## WORK REQUEST A
Copy the passage from the post on monitor contrast, starting at "Intead you might" and ending at "latest a horror game.".

---------- TEXT SEGMENT ----------

The qouted number is something called Dynamic Contrast. They achieved this by adjusting the backlight brighter or dimmer according to the scene.

If the screen is mostly dark areas like a horror game. Then the backlight would be turned down. Naturally all the blacks would look blacker but unfortunately the difference (or contrast) between each shade remains the same since the entire screen is dimmed by the same amount.

Intead you might find this feature annoying since you are still playing a video game, who in the right mind would lower brightness and decrease visibility of the screen when trying to shoot zombies in the latest a horror game.

It also does the opposite, when in scenes of bright whites, the monitor would adjust them to blinding whites instead.

Static Contrast is where it counts. How much light each pixel can effectively block out. When playing games or watching movies, you would come across very dark scenes but sometimes they have very poor visibility since everything looks like the same shade of black. One way to fix this is to increase gamma of the screen. You would be able to see things but instead of black, everything looks grey. However a high Static Contrast screen on the otherhand can show different tones of blacks and greys very vividly even with low brightness. Dynamic Contrast doesn't do anything to improve visibility of dark scenes.

Probably more than 99% of LCD monitors have 1000:1 contrast spec. I can personally name like VA panels with 3000:1 static contrast, otherwise anything would be 1000:1 or lower, mostly lower.

If you want contrast, I would go for a BenQ EW2420.

---------- RAW DATA ----------

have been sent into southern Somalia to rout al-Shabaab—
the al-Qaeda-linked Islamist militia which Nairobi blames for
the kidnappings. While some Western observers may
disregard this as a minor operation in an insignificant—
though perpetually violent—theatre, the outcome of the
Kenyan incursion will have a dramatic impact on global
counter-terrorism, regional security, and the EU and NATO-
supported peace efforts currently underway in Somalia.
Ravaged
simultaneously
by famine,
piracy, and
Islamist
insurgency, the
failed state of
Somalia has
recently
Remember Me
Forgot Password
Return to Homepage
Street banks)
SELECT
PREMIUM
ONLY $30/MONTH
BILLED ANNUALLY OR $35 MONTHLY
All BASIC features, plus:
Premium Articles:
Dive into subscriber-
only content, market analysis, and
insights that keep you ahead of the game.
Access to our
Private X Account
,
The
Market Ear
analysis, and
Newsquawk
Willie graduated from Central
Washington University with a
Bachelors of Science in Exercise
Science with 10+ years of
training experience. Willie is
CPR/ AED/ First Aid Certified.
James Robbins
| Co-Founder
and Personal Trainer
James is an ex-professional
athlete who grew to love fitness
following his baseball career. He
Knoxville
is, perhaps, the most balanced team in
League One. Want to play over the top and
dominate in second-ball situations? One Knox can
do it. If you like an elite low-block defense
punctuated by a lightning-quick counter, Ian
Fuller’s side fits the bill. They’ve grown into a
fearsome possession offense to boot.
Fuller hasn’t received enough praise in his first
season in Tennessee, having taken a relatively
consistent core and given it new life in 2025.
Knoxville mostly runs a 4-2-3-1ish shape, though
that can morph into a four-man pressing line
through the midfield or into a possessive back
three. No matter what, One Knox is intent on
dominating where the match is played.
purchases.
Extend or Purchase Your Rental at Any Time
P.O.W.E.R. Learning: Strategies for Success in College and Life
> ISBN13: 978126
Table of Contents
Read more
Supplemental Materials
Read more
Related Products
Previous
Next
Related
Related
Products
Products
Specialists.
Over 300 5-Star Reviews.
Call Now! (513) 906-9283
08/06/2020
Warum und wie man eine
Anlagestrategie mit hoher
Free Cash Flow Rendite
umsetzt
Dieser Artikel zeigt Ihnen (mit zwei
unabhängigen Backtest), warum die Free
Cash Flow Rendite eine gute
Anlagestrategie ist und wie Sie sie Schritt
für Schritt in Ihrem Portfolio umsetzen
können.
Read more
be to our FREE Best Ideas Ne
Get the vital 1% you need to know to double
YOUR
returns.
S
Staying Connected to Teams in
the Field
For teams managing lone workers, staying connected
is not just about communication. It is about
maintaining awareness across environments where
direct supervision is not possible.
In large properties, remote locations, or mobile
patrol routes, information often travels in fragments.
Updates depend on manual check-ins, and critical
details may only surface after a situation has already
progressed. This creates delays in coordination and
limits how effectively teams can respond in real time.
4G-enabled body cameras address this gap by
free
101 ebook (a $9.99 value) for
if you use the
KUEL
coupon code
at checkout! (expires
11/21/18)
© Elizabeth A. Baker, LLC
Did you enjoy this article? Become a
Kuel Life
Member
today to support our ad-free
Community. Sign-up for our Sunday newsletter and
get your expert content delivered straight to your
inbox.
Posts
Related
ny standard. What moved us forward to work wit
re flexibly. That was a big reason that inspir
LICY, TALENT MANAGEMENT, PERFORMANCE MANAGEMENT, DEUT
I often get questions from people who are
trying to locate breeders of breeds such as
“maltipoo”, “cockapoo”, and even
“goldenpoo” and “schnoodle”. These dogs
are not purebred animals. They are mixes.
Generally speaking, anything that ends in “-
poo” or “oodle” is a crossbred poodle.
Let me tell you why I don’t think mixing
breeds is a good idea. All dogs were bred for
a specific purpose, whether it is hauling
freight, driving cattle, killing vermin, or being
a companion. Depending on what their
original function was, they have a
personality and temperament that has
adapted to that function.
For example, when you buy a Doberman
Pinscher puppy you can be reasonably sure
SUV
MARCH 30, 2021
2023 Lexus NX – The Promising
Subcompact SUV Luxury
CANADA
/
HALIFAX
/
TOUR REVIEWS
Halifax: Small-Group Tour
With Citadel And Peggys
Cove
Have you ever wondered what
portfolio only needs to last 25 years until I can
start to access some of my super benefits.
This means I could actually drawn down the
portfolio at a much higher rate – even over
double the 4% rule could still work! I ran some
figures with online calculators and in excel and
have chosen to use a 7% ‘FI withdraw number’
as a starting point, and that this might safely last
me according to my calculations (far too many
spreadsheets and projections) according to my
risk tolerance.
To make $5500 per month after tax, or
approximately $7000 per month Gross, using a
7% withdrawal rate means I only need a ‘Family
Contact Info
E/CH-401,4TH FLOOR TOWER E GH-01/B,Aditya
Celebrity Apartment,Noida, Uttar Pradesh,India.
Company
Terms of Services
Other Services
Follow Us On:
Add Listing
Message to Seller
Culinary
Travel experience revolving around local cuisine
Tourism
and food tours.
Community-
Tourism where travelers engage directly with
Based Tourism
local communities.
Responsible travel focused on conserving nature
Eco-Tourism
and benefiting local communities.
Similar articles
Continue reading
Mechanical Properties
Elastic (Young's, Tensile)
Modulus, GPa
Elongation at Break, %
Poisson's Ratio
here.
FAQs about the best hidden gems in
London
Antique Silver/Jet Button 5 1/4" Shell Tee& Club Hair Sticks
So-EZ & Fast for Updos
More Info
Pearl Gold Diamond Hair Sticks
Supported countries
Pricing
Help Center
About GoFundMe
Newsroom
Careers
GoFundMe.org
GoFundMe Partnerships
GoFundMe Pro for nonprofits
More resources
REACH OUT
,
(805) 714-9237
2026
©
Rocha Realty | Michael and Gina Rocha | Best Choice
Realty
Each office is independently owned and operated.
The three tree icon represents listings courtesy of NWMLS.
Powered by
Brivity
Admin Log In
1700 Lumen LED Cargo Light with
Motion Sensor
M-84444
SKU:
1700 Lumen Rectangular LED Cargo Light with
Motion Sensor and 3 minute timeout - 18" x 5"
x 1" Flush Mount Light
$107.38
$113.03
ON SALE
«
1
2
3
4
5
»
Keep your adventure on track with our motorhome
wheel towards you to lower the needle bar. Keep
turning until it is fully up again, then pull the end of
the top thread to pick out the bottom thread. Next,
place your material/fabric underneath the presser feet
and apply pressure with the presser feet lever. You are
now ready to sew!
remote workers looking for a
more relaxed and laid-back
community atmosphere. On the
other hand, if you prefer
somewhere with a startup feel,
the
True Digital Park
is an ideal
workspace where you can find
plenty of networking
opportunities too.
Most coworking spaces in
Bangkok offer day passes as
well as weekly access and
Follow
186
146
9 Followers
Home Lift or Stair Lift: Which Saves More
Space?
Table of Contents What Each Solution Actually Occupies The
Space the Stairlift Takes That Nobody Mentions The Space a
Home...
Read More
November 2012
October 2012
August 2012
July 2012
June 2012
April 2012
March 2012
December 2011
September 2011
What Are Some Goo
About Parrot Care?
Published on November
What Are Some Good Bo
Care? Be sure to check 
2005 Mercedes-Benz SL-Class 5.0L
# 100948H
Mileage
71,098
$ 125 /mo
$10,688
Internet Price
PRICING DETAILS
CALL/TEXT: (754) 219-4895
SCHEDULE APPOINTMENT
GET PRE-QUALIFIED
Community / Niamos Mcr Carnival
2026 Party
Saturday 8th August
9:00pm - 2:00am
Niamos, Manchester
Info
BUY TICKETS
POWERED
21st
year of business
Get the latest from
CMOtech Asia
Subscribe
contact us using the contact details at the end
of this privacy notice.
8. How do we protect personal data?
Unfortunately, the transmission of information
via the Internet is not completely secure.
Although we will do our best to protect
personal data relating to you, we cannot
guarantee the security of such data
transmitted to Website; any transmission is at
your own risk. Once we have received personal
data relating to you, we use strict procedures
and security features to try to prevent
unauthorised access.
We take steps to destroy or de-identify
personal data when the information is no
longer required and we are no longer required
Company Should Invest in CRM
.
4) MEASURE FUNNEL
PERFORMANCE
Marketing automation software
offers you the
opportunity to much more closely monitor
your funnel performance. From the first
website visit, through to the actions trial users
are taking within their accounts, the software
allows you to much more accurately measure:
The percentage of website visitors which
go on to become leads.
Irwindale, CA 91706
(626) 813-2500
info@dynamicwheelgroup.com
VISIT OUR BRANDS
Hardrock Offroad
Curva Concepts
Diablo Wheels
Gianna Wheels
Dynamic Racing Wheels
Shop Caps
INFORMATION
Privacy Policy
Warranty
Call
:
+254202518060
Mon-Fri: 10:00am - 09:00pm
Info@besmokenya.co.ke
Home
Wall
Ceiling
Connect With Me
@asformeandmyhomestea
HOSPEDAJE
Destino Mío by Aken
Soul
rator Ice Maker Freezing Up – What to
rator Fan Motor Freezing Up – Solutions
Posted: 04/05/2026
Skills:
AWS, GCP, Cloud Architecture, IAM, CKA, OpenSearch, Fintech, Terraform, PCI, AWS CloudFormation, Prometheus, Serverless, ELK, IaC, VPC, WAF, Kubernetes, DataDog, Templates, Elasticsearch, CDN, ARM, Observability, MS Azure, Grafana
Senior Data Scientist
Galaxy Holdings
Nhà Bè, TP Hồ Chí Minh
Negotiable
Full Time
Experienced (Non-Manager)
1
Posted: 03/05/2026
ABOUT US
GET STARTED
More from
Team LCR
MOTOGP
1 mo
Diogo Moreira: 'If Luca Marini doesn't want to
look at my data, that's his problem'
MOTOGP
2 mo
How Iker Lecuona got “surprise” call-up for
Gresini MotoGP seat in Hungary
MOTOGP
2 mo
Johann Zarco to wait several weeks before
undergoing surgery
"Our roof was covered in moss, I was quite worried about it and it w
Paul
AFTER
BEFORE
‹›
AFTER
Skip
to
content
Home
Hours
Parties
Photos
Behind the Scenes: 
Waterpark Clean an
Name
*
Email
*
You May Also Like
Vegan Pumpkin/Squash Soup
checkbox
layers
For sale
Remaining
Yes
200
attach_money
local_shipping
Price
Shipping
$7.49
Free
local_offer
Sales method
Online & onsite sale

----------

## WORK REQUEST B
Write out, word for word, the lines of the text extraction listing above, starting at its first line and ending at the line that contains "that can morph into a four-man pressing line".

## WRITTEN SOLUTION A
Intead you might find this feature annoying since you are still playing a video game, who in the right mind would lower brightness and decrease visibility of the screen when trying to shoot zombies in the latest a horror game.

## WRITTEN SOLUTION B
have been sent into southern Somalia to rout al-Shabaab—
the al-Qaeda-linked Islamist militia which Nairobi blames for
the kidnappings. While some Western observers may
disregard this as a minor operation in an insignificant—
though perpetually violent—theatre, the outcome of the
Kenyan incursion will have a dramatic impact on global
counter-terrorism, regional security, and the EU and NATO-
supported peace efforts currently underway in Somalia.
Ravaged
simultaneously
by famine,
piracy, and
Islamist
insurgency, the
failed state of
Somalia has
recently
Remember Me
Forgot Password
Return to Homepage
Street banks)
SELECT
PREMIUM
ONLY $30/MONTH
BILLED ANNUALLY OR $35 MONTHLY
All BASIC features, plus:
Premium Articles:
Dive into subscriber-
only content, market analysis, and
insights that keep you ahead of the game.
Access to our
Private X Account
,
The
Market Ear
analysis, and
Newsquawk
Willie graduated from Central
Washington University with a
Bachelors of Science in Exercise
Science with 10+ years of
training experience. Willie is
CPR/ AED/ First Aid Certified.
James Robbins
| Co-Founder
and Personal Trainer
James is an ex-professional
athlete who grew to love fitness
following his baseball career. He
Knoxville
is, perhaps, the most balanced team in
League One. Want to play over the top and
dominate in second-ball situations? One Knox can
do it. If you like an elite low-block defense
punctuated by a lightning-quick counter, Ian
Fuller’s side fits the bill. They’ve grown into a
fearsome possession offense to boot.
Fuller hasn’t received enough praise in his first
season in Tennessee, having taken a relatively
consistent core and given it new life in 2025.
Knoxville mostly runs a 4-2-3-1ish shape, though
that can morph into a four-man pressing line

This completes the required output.